Rescue workers' frustrations were heightened when the drilling of an exploratory shaft was delayed by hard rock and a robot broke down still well short of the area where it is hoped the men have sheltered. The military robot, meant to film conditions in the mine, broke down just 500m into the tunnel.

Police superintendent Gary Knowles said: "This is a very serious situation and the longer it goes on, hope fades. We have to be realistic."

Rescuers were close to finishing drilling a shaft into the mine where the workers have been trapped for four days, with a special diamond drill just 20m and five hours away from breaking through. Hopes focused on the 500ft-long shaft down which officials planned to lower listening devices and air testing equipment.

Fears of a second explosion have delayed the rescue operation, with teams still waiting for the mine to be declared safe, and yesterday New Zealand authorities admitted for the first time that the men may be dead.

Peter Whittall, Pike River Coal's chief executive, said that the rescue crews assembled above ground were ready to go down "at a moment's notice" but that the risk was still too great. "I cannot express the frustration that our guys feel at not being able to deploy underground. It is heart-wrenching."

Mr Whittall struggled to contain his emotions as he read out the names of the 29 miners at a press conference in Greymouth, the nearest town to the mine.

As well as Peter Rodger and Malcolm Campbell, both from Scotland, the group includes a 17-year-old New Zealander, Joseph Dunbar, who was due to start work this week but had persuaded mine managers to allow him a foretaste of life underground. His mother, Pip Timms, said he was "grinning from ear to ear" when a relative dropped him at the mine on Friday.

Police – hitherto resolutely upbeat –tempered their optimism yesterday. Superintendent Gary Knowles, the head of the operation, said: "We're planning for the possible loss of life as a result of what's occurred underground."

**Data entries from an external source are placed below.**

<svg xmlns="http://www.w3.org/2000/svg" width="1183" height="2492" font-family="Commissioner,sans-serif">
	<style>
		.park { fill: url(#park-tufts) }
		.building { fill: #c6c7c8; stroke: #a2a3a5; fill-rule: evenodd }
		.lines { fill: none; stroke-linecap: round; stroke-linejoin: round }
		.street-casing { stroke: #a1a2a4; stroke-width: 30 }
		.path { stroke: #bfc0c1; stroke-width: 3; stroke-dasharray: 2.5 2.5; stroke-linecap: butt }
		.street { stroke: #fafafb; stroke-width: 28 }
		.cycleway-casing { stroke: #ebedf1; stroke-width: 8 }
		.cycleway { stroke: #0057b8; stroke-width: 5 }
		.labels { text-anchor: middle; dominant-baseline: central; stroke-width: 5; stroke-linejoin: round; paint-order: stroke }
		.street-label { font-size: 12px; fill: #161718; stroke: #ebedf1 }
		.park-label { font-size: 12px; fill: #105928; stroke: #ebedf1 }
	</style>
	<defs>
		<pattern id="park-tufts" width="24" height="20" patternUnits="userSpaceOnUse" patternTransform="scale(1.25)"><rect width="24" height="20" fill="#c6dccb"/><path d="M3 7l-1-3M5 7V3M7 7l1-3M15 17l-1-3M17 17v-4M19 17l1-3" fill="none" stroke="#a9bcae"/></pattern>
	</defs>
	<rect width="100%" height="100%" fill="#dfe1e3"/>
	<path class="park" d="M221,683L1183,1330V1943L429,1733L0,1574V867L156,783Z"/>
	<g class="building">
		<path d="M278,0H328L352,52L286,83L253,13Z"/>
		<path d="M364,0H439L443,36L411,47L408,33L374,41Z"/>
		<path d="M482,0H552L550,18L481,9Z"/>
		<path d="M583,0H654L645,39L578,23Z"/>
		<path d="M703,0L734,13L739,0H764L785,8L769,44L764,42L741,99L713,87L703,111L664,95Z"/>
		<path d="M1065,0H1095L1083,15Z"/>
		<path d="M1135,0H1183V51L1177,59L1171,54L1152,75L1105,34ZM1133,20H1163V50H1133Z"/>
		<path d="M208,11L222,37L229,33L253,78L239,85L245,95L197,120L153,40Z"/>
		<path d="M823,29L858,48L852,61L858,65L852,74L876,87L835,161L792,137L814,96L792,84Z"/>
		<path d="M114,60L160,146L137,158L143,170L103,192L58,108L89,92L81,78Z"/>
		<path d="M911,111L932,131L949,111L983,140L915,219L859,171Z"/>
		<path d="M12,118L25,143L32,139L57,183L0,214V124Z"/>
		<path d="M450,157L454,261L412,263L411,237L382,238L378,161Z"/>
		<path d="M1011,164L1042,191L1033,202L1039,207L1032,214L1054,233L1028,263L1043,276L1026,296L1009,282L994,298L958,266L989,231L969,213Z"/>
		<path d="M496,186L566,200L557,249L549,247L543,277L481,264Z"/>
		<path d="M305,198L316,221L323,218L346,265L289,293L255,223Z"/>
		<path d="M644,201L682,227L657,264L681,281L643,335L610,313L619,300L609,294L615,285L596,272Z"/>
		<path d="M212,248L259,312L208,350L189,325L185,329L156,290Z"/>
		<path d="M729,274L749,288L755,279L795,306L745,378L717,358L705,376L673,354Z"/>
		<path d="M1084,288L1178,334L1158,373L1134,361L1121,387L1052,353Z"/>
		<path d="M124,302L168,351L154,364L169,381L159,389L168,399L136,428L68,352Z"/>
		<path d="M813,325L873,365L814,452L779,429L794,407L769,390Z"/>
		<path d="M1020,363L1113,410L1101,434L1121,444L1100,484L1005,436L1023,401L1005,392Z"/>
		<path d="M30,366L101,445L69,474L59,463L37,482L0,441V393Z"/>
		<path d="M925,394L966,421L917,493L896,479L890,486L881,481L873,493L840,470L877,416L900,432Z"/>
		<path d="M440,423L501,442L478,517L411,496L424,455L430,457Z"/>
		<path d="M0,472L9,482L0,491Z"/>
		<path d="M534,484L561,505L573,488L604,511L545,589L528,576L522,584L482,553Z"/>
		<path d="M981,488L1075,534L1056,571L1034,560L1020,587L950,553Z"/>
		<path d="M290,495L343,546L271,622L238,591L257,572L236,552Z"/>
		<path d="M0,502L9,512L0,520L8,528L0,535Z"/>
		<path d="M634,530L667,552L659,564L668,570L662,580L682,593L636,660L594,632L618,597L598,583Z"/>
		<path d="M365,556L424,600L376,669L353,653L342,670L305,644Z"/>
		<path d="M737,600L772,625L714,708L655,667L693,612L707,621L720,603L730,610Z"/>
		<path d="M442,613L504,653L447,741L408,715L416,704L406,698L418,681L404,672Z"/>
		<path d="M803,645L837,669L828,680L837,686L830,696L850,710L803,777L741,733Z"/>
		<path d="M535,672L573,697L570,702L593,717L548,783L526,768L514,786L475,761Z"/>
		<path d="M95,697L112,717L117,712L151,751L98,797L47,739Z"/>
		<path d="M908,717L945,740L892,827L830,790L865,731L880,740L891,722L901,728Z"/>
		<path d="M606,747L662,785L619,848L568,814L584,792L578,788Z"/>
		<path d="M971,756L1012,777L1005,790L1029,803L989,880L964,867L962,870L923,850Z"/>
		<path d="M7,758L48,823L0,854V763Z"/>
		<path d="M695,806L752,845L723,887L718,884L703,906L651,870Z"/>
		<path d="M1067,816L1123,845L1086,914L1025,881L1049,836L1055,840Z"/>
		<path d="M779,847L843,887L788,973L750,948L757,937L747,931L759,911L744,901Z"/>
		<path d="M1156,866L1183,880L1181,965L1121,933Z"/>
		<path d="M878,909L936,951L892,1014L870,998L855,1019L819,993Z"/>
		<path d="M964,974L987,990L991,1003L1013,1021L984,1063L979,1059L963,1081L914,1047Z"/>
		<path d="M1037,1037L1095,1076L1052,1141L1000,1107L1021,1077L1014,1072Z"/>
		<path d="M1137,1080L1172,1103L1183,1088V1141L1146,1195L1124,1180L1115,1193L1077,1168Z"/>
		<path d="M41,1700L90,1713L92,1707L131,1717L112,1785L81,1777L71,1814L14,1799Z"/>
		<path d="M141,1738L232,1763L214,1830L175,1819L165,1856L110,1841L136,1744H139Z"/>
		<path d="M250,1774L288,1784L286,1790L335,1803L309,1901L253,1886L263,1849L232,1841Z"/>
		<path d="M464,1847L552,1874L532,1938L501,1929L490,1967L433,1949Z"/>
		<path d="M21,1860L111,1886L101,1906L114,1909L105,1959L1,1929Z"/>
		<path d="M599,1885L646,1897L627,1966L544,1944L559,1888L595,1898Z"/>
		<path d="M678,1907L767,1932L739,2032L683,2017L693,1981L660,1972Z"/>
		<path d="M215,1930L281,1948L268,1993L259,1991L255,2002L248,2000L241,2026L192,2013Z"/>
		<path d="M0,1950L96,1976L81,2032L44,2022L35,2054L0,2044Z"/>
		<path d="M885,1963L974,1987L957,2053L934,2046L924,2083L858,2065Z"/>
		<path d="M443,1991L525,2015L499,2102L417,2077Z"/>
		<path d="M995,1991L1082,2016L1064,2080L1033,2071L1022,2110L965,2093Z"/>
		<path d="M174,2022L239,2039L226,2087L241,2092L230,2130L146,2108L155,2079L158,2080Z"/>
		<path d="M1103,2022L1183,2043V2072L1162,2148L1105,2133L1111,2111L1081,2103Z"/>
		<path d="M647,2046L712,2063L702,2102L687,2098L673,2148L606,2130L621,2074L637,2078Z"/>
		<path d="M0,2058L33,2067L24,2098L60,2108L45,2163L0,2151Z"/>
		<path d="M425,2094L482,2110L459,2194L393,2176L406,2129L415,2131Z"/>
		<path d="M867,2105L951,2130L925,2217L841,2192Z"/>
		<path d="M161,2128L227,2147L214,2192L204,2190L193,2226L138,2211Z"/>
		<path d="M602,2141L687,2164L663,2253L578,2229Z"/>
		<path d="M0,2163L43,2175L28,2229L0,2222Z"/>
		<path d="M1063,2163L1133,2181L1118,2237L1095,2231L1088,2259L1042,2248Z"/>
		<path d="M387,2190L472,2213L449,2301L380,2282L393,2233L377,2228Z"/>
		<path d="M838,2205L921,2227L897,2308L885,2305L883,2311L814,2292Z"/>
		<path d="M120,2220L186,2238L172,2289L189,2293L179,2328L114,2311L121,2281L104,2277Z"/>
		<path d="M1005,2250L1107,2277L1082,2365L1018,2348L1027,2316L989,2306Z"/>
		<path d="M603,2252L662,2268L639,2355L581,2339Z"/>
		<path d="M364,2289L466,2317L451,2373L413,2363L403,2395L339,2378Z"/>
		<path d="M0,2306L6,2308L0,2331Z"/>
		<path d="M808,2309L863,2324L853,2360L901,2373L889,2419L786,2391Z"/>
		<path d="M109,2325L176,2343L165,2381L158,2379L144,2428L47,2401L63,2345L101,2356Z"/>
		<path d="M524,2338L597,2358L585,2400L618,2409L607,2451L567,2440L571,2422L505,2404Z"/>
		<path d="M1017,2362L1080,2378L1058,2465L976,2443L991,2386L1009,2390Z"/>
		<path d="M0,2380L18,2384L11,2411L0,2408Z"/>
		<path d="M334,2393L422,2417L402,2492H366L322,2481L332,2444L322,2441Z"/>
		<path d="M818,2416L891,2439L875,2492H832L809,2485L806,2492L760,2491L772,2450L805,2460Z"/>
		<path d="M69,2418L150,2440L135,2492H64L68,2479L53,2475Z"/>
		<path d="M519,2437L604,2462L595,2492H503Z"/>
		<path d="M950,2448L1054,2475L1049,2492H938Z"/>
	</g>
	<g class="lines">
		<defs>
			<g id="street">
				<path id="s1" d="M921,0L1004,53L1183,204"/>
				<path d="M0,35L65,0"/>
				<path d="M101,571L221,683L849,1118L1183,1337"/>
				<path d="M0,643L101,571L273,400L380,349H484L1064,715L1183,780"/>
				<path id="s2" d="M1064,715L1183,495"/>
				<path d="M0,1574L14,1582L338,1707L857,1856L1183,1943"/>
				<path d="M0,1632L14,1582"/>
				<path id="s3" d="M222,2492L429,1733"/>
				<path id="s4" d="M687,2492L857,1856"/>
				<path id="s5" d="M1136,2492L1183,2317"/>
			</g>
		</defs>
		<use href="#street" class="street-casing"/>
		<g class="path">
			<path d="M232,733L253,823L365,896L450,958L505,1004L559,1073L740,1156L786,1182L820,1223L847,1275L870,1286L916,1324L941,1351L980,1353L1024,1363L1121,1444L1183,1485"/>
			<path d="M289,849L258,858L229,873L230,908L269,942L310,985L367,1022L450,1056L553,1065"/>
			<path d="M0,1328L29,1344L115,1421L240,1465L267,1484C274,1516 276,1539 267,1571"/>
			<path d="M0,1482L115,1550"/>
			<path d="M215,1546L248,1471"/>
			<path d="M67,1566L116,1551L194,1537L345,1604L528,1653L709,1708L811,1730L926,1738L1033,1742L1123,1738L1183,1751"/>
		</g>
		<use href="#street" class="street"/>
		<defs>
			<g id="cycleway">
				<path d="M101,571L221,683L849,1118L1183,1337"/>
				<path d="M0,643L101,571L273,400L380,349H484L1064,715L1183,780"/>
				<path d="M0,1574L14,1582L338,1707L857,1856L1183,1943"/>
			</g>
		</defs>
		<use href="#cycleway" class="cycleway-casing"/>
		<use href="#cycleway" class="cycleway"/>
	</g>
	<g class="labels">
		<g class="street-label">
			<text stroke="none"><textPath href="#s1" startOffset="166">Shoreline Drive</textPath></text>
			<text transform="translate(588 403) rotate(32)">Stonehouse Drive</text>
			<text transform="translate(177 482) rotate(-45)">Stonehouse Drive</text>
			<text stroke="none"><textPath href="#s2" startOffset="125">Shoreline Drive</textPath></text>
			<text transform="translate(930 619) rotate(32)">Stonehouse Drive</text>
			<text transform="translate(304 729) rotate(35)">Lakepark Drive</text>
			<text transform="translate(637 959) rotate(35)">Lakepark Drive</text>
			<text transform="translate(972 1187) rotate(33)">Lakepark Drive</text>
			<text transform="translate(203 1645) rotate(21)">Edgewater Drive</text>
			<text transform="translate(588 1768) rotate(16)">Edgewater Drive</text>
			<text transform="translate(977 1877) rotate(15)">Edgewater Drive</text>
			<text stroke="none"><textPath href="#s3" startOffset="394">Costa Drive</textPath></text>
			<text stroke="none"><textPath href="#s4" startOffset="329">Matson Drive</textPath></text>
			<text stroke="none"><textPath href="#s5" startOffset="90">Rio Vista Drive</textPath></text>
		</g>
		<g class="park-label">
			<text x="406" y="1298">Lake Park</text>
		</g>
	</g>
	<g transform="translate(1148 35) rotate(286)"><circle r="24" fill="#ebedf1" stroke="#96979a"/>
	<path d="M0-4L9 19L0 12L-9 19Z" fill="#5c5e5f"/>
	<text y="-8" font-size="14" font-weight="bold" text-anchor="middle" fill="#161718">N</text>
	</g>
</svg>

Nothing has been heard from the 29 men since a blast, believed to have been caused by a methane build-up, sent a fireball racing through the mine. Two other workers walked out later that day, but they were only part-way into the tunnel, some distance from the others. Experts said it was possible that the latter might have found a pocket of clean air, and New Zealand's Prime Minister, John Key, refused to give up hope, insisting there was "every chance" they were still alive.